Грешников спасение | страница 44



Когда умер один нераскаяный сребролюбец, приходской священник не хотел хоронить его у церкви, потому что тот не исповедовался и не причастился. Но родственники покойного начали устрашать священника, что ему худо придется, если он не совершит похороны. Тогда священник сказал им: «Давайте положим его на лошадь и отпустим ее, куда она хочет. Где лошадь остановится, там мы его и похороним». Родственники с уважением отнеслись к такому решению, намереваясь заставить лошадь пойти к церкви. Но как только они положили на скотину мерзкие останки, она тотчас поспешно побежала и остановилась (о чудо!) под виселицей. И сколько лошадь ни били, она не хотела сходить с места. Тогда все узнали праведный Суд Божий. Больше родственники не возражали, а сняли покойного, вырыли могилу в том месте, погребя его как вора. Ибо, воистину, все сребролюбцы — воры, разбойники и похитители, они обижают нищих, сосут как пиявки их кровь. Они насыщаются и жиреют, а бедняки умирают от голода и холода.

Увы тем, кто здесь исполняют свои желания и создают временное благополучие на трудах и муках сирот и вдов. Там они будут в великом несчастье и не получат никакого облегчения. Они будут всегда и вечно истребляться пламенем вместе с немилосердными и не знающими доброты бесами.

Глава 10

О скотоподобном разврате

Разве вы не знаете, что наши тела — храмы Святого Духа, и тот, кто растлевает (разрушает) этот храм, того разрушает Бог, — говорит апостол Павел. Все другие грехи загрязняют и очерняют только душу. Но мерзкое беззаконие разврата загрязняет всего человека — душу и тело. Напрасна и ложна тогда всякая телесная краса. Безумны и слепы те, кто уничтожают небесный блеск этим кратким наслаждением и омерзительным вкушением. Если любовные дела совершаются для увеличения рода человеческого, как то по Божиему повелению заповедано Адаму, и происходят не без церковного чина, как повелевают священные законы отцов, то это не столь греховно.

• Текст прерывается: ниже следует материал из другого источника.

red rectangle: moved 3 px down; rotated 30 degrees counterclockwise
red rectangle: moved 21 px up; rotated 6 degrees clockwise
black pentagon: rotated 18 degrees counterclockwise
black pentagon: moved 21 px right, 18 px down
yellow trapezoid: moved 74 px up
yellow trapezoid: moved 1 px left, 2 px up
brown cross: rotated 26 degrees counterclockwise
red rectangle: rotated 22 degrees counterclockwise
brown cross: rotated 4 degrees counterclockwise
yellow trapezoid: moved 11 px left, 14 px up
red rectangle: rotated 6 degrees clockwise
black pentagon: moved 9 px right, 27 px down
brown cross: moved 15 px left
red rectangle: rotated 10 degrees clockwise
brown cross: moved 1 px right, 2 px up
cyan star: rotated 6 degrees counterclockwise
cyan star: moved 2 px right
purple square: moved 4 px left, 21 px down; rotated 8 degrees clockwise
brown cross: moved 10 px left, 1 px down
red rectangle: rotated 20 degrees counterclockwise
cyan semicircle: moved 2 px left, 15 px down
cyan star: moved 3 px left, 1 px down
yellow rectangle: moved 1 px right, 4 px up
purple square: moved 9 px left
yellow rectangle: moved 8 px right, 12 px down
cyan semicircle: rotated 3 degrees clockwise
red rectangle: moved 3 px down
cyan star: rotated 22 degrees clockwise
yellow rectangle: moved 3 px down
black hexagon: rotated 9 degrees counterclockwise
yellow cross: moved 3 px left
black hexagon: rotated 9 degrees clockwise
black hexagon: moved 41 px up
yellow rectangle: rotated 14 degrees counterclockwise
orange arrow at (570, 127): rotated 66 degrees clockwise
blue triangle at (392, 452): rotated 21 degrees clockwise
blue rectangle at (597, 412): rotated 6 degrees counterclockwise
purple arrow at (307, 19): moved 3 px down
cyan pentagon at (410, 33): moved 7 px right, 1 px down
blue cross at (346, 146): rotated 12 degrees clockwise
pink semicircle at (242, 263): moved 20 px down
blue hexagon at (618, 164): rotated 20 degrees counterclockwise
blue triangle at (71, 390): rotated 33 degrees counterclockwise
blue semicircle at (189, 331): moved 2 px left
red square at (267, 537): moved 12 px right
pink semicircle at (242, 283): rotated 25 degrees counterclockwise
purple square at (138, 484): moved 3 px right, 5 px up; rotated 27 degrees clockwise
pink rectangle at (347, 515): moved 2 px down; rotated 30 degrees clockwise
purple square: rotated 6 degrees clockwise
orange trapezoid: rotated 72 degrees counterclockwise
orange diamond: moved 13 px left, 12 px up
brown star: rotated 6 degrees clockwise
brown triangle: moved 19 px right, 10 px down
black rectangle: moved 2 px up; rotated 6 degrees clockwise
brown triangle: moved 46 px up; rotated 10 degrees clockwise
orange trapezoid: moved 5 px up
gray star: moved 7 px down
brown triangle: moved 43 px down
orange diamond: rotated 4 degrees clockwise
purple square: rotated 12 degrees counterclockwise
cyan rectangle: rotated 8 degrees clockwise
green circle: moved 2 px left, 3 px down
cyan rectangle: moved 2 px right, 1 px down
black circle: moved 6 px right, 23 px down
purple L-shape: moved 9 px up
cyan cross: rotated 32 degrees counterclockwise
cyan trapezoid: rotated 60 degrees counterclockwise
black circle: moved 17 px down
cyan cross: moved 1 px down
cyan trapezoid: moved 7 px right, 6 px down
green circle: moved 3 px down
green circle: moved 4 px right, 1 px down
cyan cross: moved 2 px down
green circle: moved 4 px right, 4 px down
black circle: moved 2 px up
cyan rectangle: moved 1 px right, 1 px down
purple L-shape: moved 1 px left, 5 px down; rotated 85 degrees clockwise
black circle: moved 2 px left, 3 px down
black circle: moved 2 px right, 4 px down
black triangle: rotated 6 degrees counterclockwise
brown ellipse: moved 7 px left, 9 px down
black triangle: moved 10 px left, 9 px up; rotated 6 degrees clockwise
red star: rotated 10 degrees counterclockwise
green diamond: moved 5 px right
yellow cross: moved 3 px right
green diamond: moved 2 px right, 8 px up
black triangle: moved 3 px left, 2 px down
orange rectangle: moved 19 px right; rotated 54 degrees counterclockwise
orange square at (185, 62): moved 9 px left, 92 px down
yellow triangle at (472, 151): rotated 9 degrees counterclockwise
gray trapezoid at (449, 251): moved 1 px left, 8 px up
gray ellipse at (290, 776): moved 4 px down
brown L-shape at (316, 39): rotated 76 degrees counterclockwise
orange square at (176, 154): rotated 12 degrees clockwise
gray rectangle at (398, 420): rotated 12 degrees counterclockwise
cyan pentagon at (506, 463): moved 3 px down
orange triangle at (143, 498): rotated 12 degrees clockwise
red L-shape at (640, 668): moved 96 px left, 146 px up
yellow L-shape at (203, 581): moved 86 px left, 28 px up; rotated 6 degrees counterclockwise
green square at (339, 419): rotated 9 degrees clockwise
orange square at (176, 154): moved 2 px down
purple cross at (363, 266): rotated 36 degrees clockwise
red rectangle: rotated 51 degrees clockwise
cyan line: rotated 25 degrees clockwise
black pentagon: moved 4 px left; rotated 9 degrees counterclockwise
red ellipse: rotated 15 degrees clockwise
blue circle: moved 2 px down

Любодеяние есть смертный грех, который побеждается очень легко. Нужно только совершенно избегать мест такого «опыта». А кто дерзает испробовать какое-то деяние плоти, — становится одержим совершенно и пропадает. Поэтому легче деве, чем вдове, сохранить целомудрие. Похоть плоти, о брат, есть необузданный конь, который, если наскачет на какие-то скалы, упадет и покалечится. А целомудрие — уздечка, которая создает ему помеху и сдерживает его. Кто не хочет свергнуться со скалы, должен держать уздечку крепко: он должен давать плоти есть столько, сколько ей достаточно, но не больше. Кто погряз в этой склонности, с трудом может обратиться к покаянию, как и поднять глаза к небу, но смотрит, как скотина, в землю, не содержа в себе ничего хоть сколько-нибудь словесного и разумного. Он как бы становится слепым и делает перед лицом Бога и людей столь неподобающие вещи, какие и перед своим слугой или малышом не дерзнул бы ни в коем случае делать.